Single Attribution with Revenue Cycle Projections
When you add revenue cycle projections to a first touch single attribution, there is greater understanding associated with the long-term impact of your campaigns. The good thing about this approach is that it adds focus on the impact of revenue and lead quality. The challenge is that it still does not account for other influences during the cycle.
A multi-touch attribution approach recognizes that multiple touches from multiple people are required to close a sale and there is an attempt to measure each touch. This can include those touches that are more nurturing as well as those that are lead generating. On the other hand, it may require attributing any hidden touches and may actually miss the synergy associated with the combination of certain tactics. See our complete guide to multi-touch attribution.
Test and Control Groups
Incorporating test and control groups can help determine the true impact of select marketing programs. If the test outperforms or underperforms the control group, that can provide great insight into how effective a campaign truly is. While this can help determine the true impact of a campaign, it may not provide insight into multiple programs.
Full Market Mix Modeling
To achieve a significantly more accurate measuring of your campaigns, incorporating a market mix modeling (MMM) approach can readily determine how outcomes are dependent on different touches throughout the cycle through the use of regression analysis. This approach can provide tremendous value but requires collecting a great deal of data and sophisticated analysis.
Measuring ROI for Digital Ad Campaigns
Determining ROI for digital advertising offers opportunities to refine your efforts and target your ads for greater impact.

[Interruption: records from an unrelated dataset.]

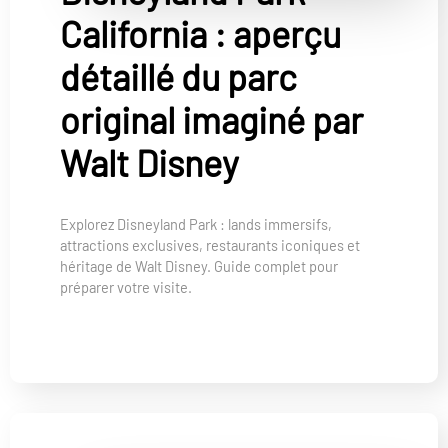
California : aperçu
détaillé du parc
original imaginé par
Walt Disney
Explorez Disneyland Park : lands immersifs,
attractions exclusives, restaurants iconiques et
héritage de Walt Disney. Guide complet pour
préparer votre visite.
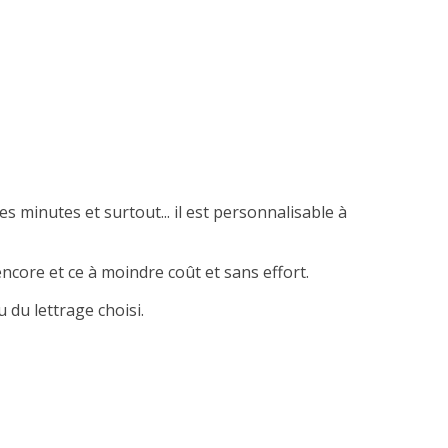
es minutes et surtout... il est personnalisable à
ncore et ce à moindre coût et sans effort.
 du lettrage choisi.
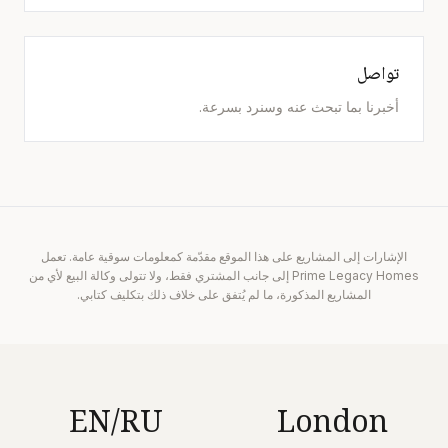
تواصل
أخبرنا بما تبحث عنه وسنرد بسرعة.
الإشارات إلى المشاريع على هذا الموقع مقدّمة كمعلومات سوقية عامة. تعمل
Prime Legacy Homes إلى جانب المشتري فقط، ولا تتولى وكالة البيع لأي من
المشاريع المذكورة، ما لم يُتفق على خلاف ذلك بتكليف كتابي.
EN/RU
London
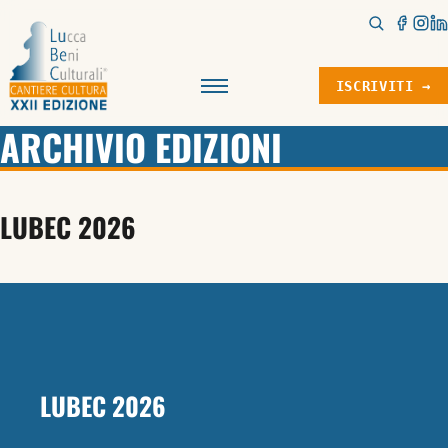
ISCRIVITI →
Menu
ARCHIVIO EDIZIONI
LUBEC 2026
LUBEC 2026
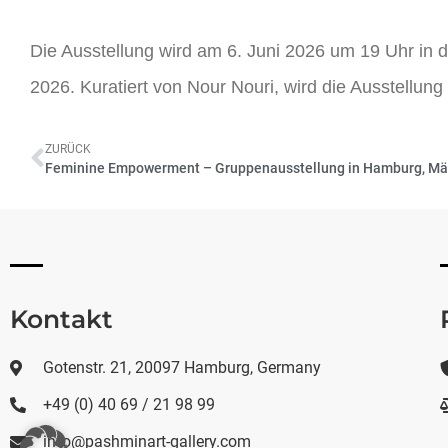
Die Ausstellung wird am 6. Juni 2026 um 19 Uhr in d
2026. Kuratiert von Nour Nouri, wird die Ausstellun
ZURÜCK
Feminine Empowerment – Gruppenausstellung in Hamburg, Mä
Kontakt
Gotenstr. 21, 20097 Hamburg, Germany
+49 (0) 40 69 / 21 98 99
info@pashminart-gallery.com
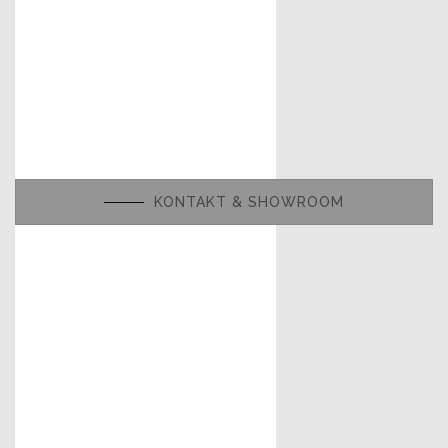
KONTAKT & SHOWROOM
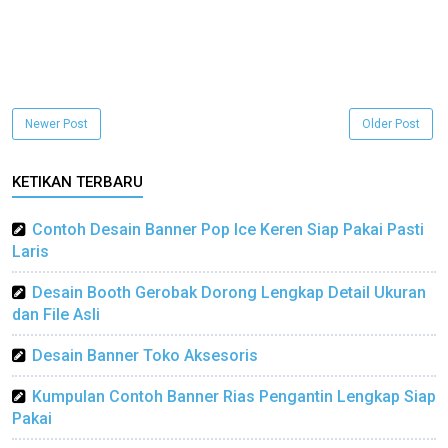
Newer Post
Older Post
KETIKAN TERBARU
Contoh Desain Banner Pop Ice Keren Siap Pakai Pasti
Laris
Desain Booth Gerobak Dorong Lengkap Detail Ukuran
dan File Asli
Desain Banner Toko Aksesoris
Kumpulan Contoh Banner Rias Pengantin Lengkap Siap
Pakai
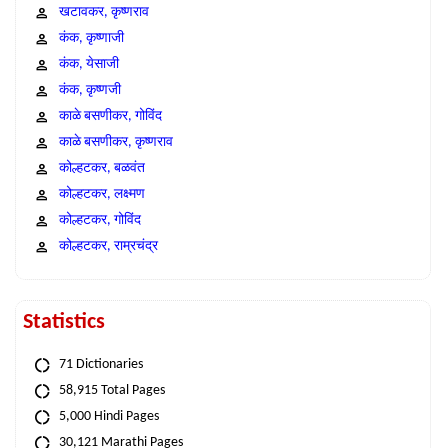
खटावकर, कृष्णराव
कंक, कृष्णाजी
कंक, येसाजी
कंक, कृष्णजी
काळे बसणीकर, गोविंद
काळे बसणीकर, कृष्णराव
कोल्हटकर, बळवंत
कोल्हटकर, लक्ष्मण
कोल्हटकर, गोविंद
कोल्हटकर, राम्रचंद्र
Statistics
71 Dictionaries
58,915 Total Pages
5,000 Hindi Pages
30,121 Marathi Pages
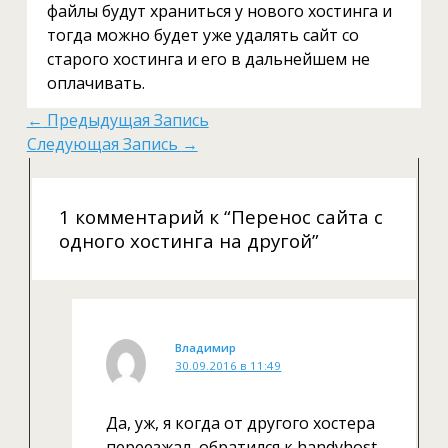
файлы будут храниться у нового хостинга и
тогда можно будет уже удалять сайт со
старого хостинга и его в дальнейшем не
оплачивать.
←
Предыдущая Запись
Следующая Запись
→
1 комментарий к “Перенос сайта с
одного хостинга на другой”
Владимир
30.09.2016 в 11:49
Да, уж, я когда от другого хостера
переезжал, обратился к handyhost,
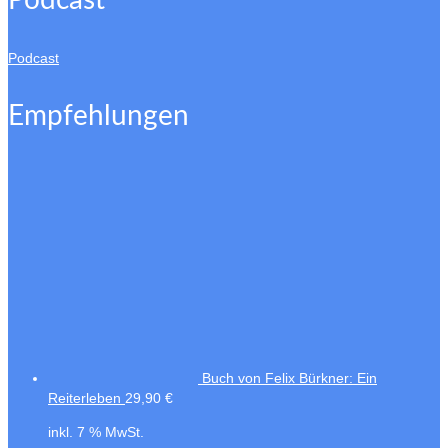
Podcast
Empfehlungen
Buch von Felix Bürkner: Ein
Reiterleben
29,90
€
inkl. 7 % MwSt.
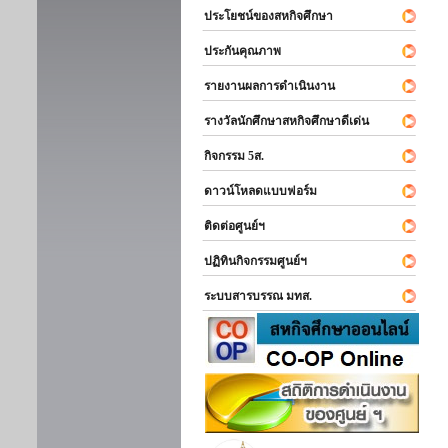
ประโยชน์ของสหกิจศึกษา
ประกันคุณภาพ
รายงานผลการดำเนินงาน
รางวัลนักศึกษาสหกิจศึกษาดีเด่น
กิจกรรม 5ส.
ดาวน์โหลดแบบฟอร์ม
ติดต่อศูนย์ฯ
ปฏิทินกิจกรรมศูนย์ฯ
ระบบสารบรรณ มทส.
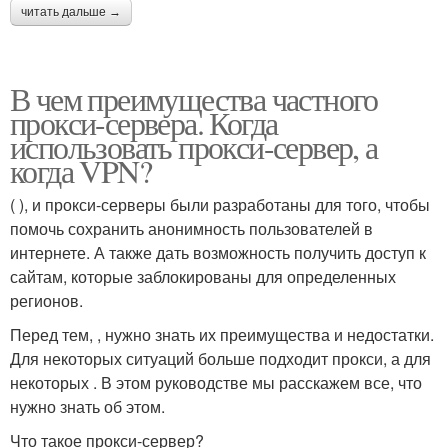
читать дальше →
В чем преимущества частного
прокси-сервера. Когда
использовать прокси-сервер, а
когда VPN?
( ), и прокси-серверы были разработаны для того, чтобы
помочь сохранить анонимность пользователей в
интернете. А также дать возможность получить доступ к
сайтам, которые заблокированы для определенных
регионов.
Перед тем, , нужно знать их преимущества и недостатки.
Для некоторых ситуаций больше подходит прокси, а для
некоторых . В этом руководстве мы расскажем все, что
нужно знать об этом.
Что такое прокси-сервер?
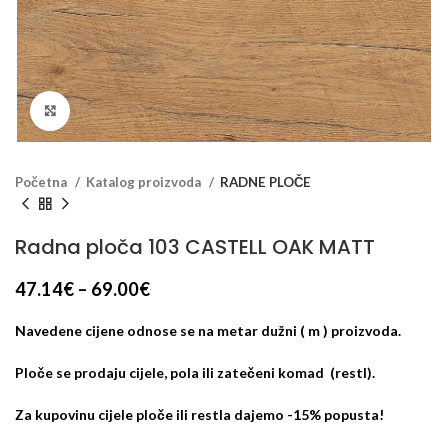
Klikni za veći prikaz
Početna
Katalog proizvoda
RADNE PLOČE
Radna ploča 103 CASTELL OAK MATT
47.14
€
–
69.00
€
Navedene cijene odnose se na metar dužni ( m ) proizvoda.
Ploče se prodaju cijele, pola ili zatečeni komad (restl).
Za kupovinu cijele ploče ili restla dajemo -15% popusta!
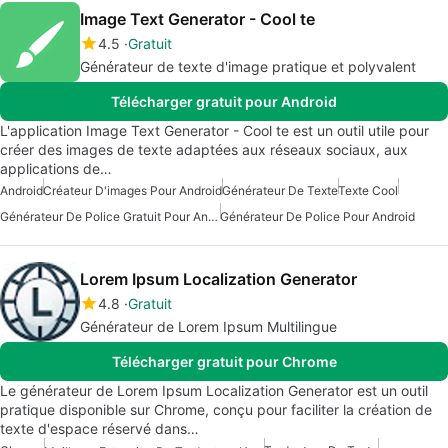
Image Text Generator - Cool te
4.5
Gratuit
Générateur de texte d'image pratique et polyvalent
Télécharger gratuit pour Android
L'application Image Text Generator - Cool te est un outil utile pour
créer des images de texte adaptées aux réseaux sociaux, aux
applications de…
Android
Créateur D'images Pour Android
Générateur De Texte
Texte Cool
Générateur De Police Gratuit Pour Android
Générateur De Police Pour Android
Lorem Ipsum Localization Generator
4.8
Gratuit
Générateur de Lorem Ipsum Multilingue
Télécharger gratuit pour Chrome
Le générateur de Lorem Ipsum Localization Generator est un outil
pratique disponible sur Chrome, conçu pour faciliter la création de
texte d'espace réservé dans…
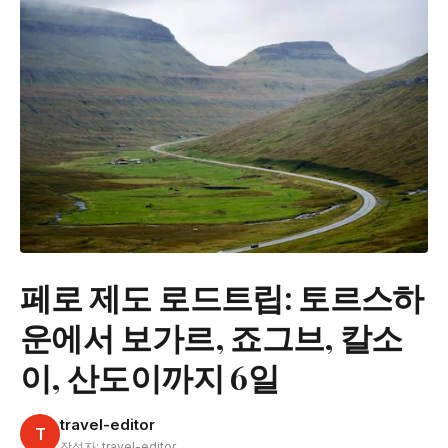
페로 제도 로드트립: 토르스하
운에서 보가르, 죠그브, 칼소
이, 산도이까지 6일
travel-editor
T
작성자: travel-editor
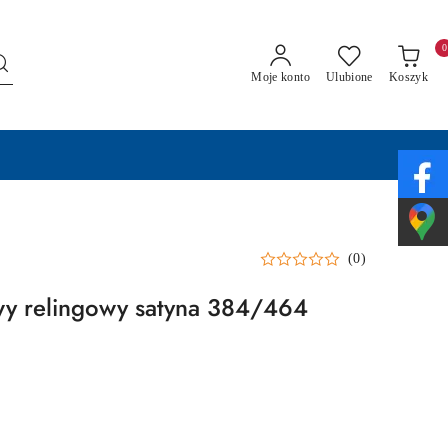
0
Moje konto
Ulubione
Koszyk
(0)
y relingowy satyna 384/464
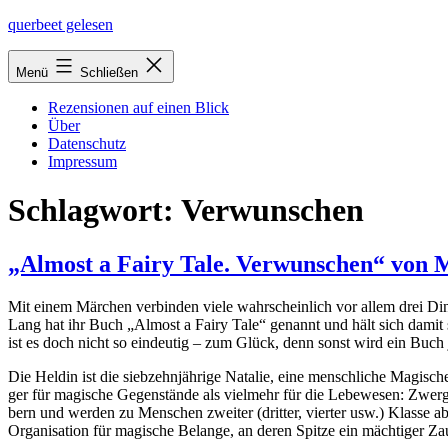
Zum
querbeet gelesen
Inhalt
springen
Menü
Schließen
Rezensionen auf einen Blick
Über
Datenschutz
Impressum
Schlagwort:
Verwunschen
„Almost a Fairy Tale. Verwunschen“ von
Mit einem Märchen ver­bin­den vie­le wahr­schein­lich vor allem drei 
Lang hat ihr Buch „Almost a Fairy Tale“ genannt und hält sich damit s
ist es doch nicht so ein­deu­tig – zum Glück, denn sonst wird ein Buch 
Die Heldin ist die sieb­zehn­jäh­ri­ge Natalie, eine mensch­li­che Magisc
ger für magi­sche Gegenstände als viel­mehr für die Lebewesen: Zwerge
bern und wer­den zu Menschen zwei­ter (drit­ter, vier­ter usw.) Klasse 
Organisation für magi­sche Belange, an deren Spitze ein mäch­ti­ger Zau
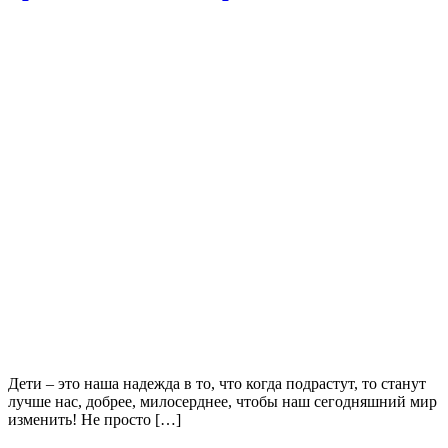
Дети – это наша надежда в то, что когда подрастут, то станут
лучше нас, добрее, милосерднее, чтобы наш сегодняшний мир
изменить! Не просто […]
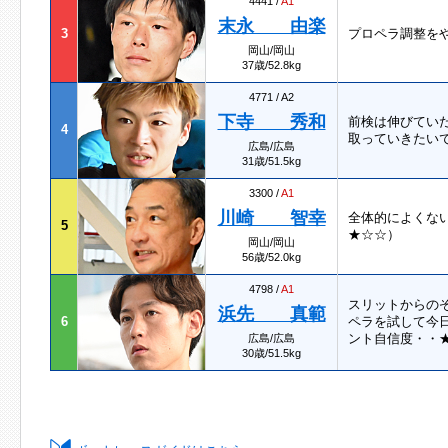
4441 /
A1
末永 由楽
3
プロペラ調整を
岡山/岡山
37歳/52.8kg
4771 / A2
下寺 秀和
前検は伸びてい
4
取っていきたい
広島/広島
31歳/51.5kg
3300 /
A1
川崎 智幸
全体的によくな
5
★☆☆）
岡山/岡山
56歳/52.0kg
4798 /
A1
スリットからの
浜先 真範
6
ペラを試して今
ント自信度・・★
広島/広島
30歳/51.5kg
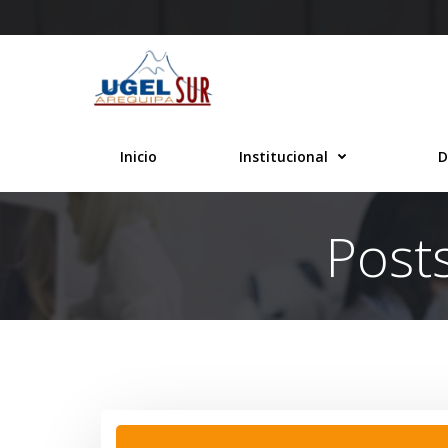
Saltar
al
contenido
Inicio
Institucional
D
Post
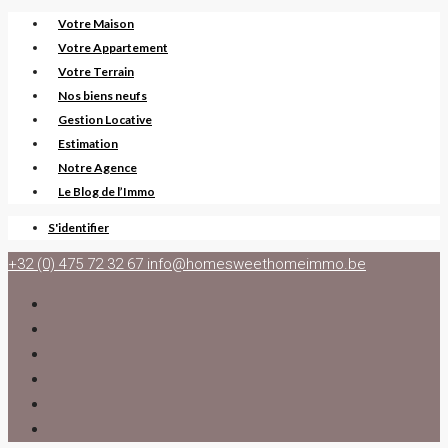
Votre Maison
Votre Appartement
Votre Terrain
Nos biens neufs
Gestion Locative
Estimation
Notre Agence
Le Blog de l’Immo
S'identifier
+32 (0) 475 72 32 67
info@homesweethomeimmo.be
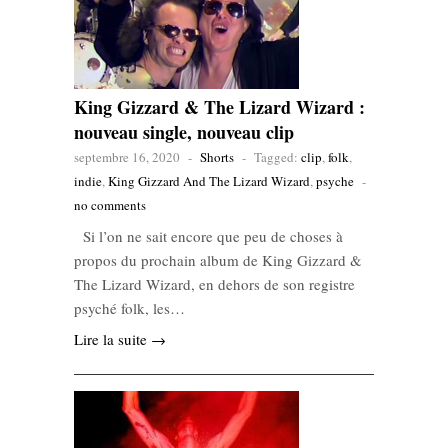
King Gizzard & The Lizard Wizard :
nouveau single, nouveau clip
septembre 16, 2020
-
Shorts
-
Tagged:
clip
,
folk
,
indie
,
King Gizzard And The Lizard Wizard
,
psyche
-
no comments
Si l’on ne sait encore que peu de choses à
propos du prochain album de King Gizzard &
The Lizard Wizard, en dehors de son registre
psyché folk, les…
Lire la suite →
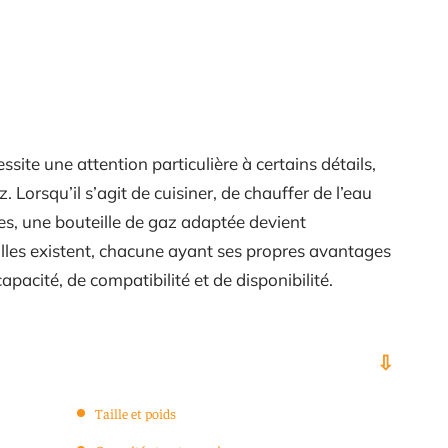
ite une attention particulière à certains détails,
 Lorsqu’il s’agit de cuisiner, de chauffer de l’eau
hes, une bouteille de gaz adaptée devient
illes existent, chacune ayant ses propres avantages
pacité, de compatibilité et de disponibilité.
Taille et poids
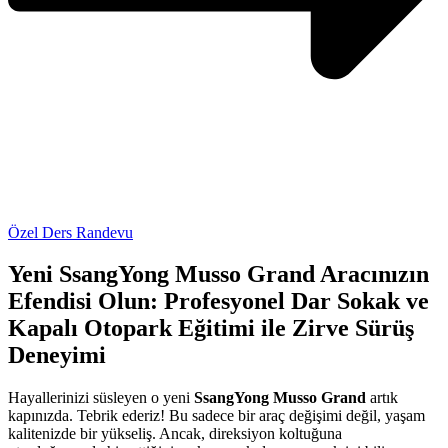
Özel Ders Randevu
Yeni SsangYong Musso Grand Aracınızın
Efendisi Olun: Profesyonel Dar Sokak ve
Kapalı Otopark Eğitimi ile Zirve Sürüş
Deneyimi
Hayallerinizi süsleyen o yeni
SsangYong Musso Grand
artık
kapınızda. Tebrik ederiz! Bu sadece bir araç değişimi değil, yaşam
kalitenizde bir yükseliş. Ancak, direksiyon koltuğuna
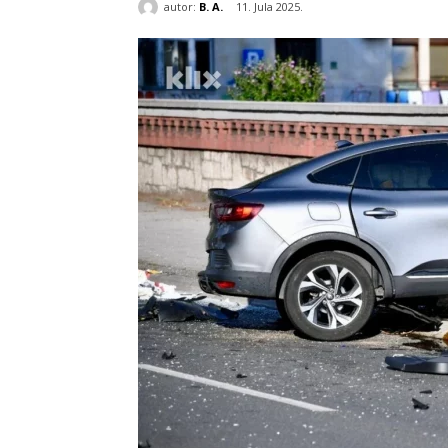
autor:
B. A.
11. Jula 2025.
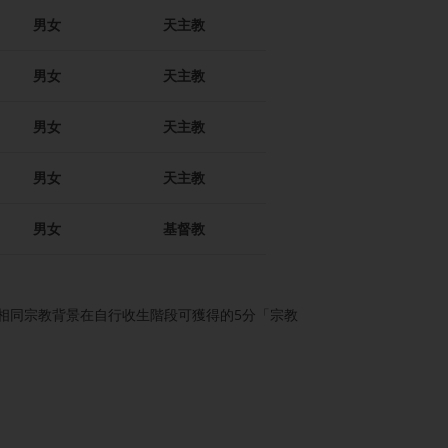
男女
天主教
男女
天主教
男女
天主教
男女
天主教
男女
基督教
相同宗教背景在自行收生階段可獲得的5分「宗教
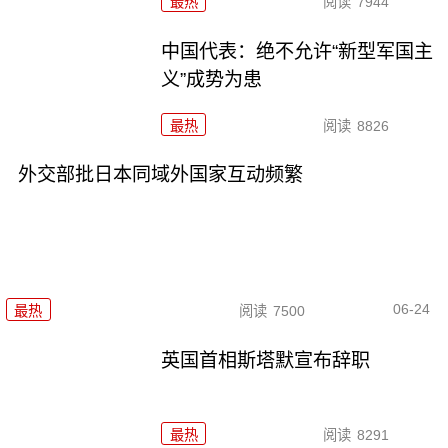
最热
阅读
7944
中国代表：绝不允许“新型军国主
义”成势为患
最热
阅读
8826
外交部批日本同域外国家互动频繁
06-24
最热
阅读
7500
英国首相斯塔默宣布辞职
最热
阅读
8291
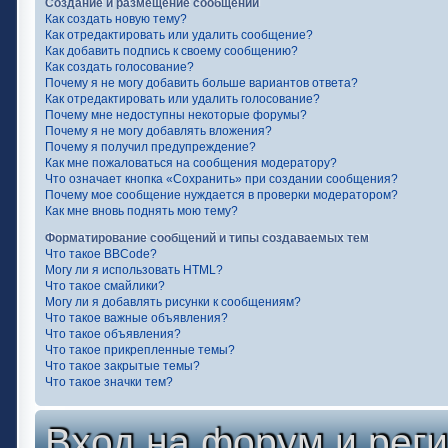
Создание и размещение сообщений
Как создать новую тему?
Как отредактировать или удалить сообщение?
Как добавить подпись к своему сообщению?
Как создать голосование?
Почему я не могу добавить больше вариантов ответа?
Как отредактировать или удалить голосование?
Почему мне недоступны некоторые форумы?
Почему я не могу добавлять вложения?
Почему я получил предупреждение?
Как мне пожаловаться на сообщения модератору?
Что означает кнопка «Сохранить» при создании сообщения?
Почему мое сообщение нуждается в проверки модератором?
Как мне вновь поднять мою тему?
Форматирование сообщений и типы создаваемых тем
Что такое BBCode?
Могу ли я использовать HTML?
Что такое смайлики?
Могу ли я добавлять рисунки к сообщениям?
Что такое важные объявления?
Что такое объявления?
Что такое прикрепленные темы?
Что такое закрытые темы?
Что такое значки тем?
Вход на форум и рег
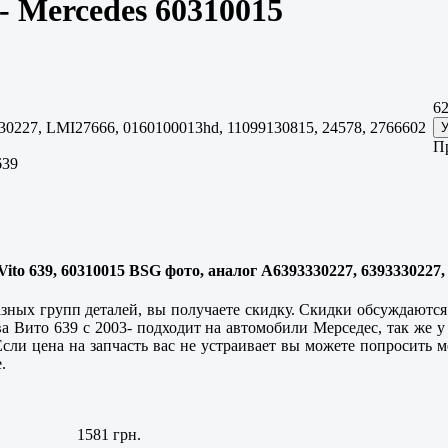
- Mercedes 60310015
62
0227, LMI27666, 0160100013hd, 11099130815, 24578, 2766602
П
639
Vito 639, 60310015 BSG фото, аналог A6393330227, 6393330227,
азных групп деталей, вы получаете скидку. Скидки обсуждаются 
ва Вито 639 с 2003- подходит на автомобили Мерседес, так же у
сли цена на запчасть вас не устраивает вы можете попросить 
.
1581 грн.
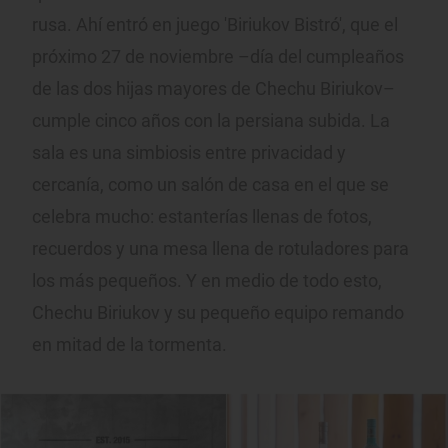
rusa. Ahí entró en juego 'Biriukov Bistró', que el
próximo 27 de noviembre –día del cumpleaños
de las dos hijas mayores de Chechu Biriukov–
cumple cinco años con la persiana subida. La
sala es una simbiosis entre privacidad y
cercanía, como un salón de casa en el que se
celebra mucho: estanterías llenas de fotos,
recuerdos y una mesa llena de rotuladores para
los más pequeños. Y en medio de todo esto,
Chechu Biriukov y su pequeño equipo remando
en mitad de la tormenta.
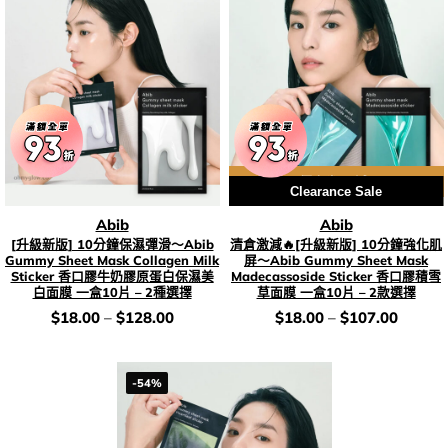
用優惠劵 再減5%
Clearance Sale
Abib
Abib
[升級新版] 10分鐘保濕彈滑～Abib
清倉激減🔥[升級新版] 10分鐘強化肌
Gummy Sheet Mask Collagen Milk
屏～Abib Gummy Sheet Mask
Sticker 香口膠牛奶膠原蛋白保濕美
Madecassoside Sticker 香口膠積雪
白面膜 一盒10片 – 2種選擇
草面膜 一盒10片 – 2款選擇
價
價
$
18.00
–
$
128.00
$
18.00
–
$
107.00
錢：
錢：
-54%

There are three ways of going about this.
1. Measuring ROI for Programmatic
When measuring ROI for programmatic advertising, such as banner or sidebar ads, the focus should be on tracking recognition and reputation (mentions, positive or negative) as well as website traffic numbers, especially those who come directly to your site by typing the URL.
2. Measuring ROI for Mobile Video Ads
Because mobile video ads are an ideal medium that fosters intimacy and impactful messaging, tracking things such as brand awareness, direct purchase influence, accessibility of the video, and how much viewers share and discuss your video is necessary.
3. Measuring ROI for Native Ads
Measuring the ROI for native ads is usually measured by click-throughs but can also be measured through customer acquisition, mindshare, brand recognition, and reputation.
Is ROI or ROAS Better?
Once you’ve had an opportunity to review and compare the pros and cons of ROI vs. ROAS, you might see that ROAS provides significantly more insight than ROI. As stated earlier, the real difference between the two is that ROAS measures revenue resulting directly from money spent on digital advertising. Because this is more easily tracked than other marketing activities (events, print ads, sponsorships, etc), it makes sense to contribute more of your marketing spend here than on other, less traceable activities. For those incorporating more traditional marketing tactics, using ROI can be helpful. For marketers focused mostly on digital/PPC campaigns, ROAS is best. At the end of the day, it’s what you can successfully measure that makes the difference between success and failure.